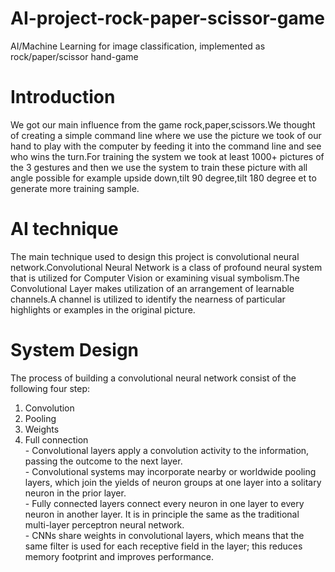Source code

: # AI-project-rock-paper-scissor-game
AI/Machine Learning for image classification, implemented as rock/paper/scissor hand-game

# Introduction
We got our main influence from the game rock,paper,scissors.We thought of creating a simple command line where we use the picture we took of our hand to play with the computer by feeding it into the command line and see who wins the turn.For training the system we took at least 1000+ pictures of the 3 gestures and then we use the system to train these picture with all angle possible for example upside down,tilt 90 degree,tilt 180 degree et to generate more training sample.

# AI technique 
The main technique used to design this project is convolutional neural network.Convolutional Neural Network is a class of profound neural system that is utilized for Computer Vision or examining visual symbolism.The Convolutional Layer makes utilization of an arrangement of learnable channels.A channel is utilized to identify the nearness of particular highlights or examples in the original picture.

# System Design
The process of building a convolutional neural network consist of the following four step:<br/>
   1. Convolution
   2. Pooling
   3. Weights
   4. Full connection <br/>
          - Convolutional layers apply a convolution activity to the information, passing the outcome to the next layer. <br/>
          - Convolutional systems may incorporate nearby or worldwide pooling layers, which join the yields of neuron groups at one layer into a solitary neuron in the prior layer.<br/>
          - Fully connected layers connect every neuron in one layer to every neuron in another layer. It is in principle the same as the traditional multi-layer perceptron neural   network.<br/>
           - CNNs share weights in convolutional layers, which means that the same filter is used for each receptive field in the layer; this reduces memory footprint and improves performance.<br/>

= = =

Exercise objective
Count the lines of the material above that contain the string "traditional", treating case as significant, and give only that number.

Task result
1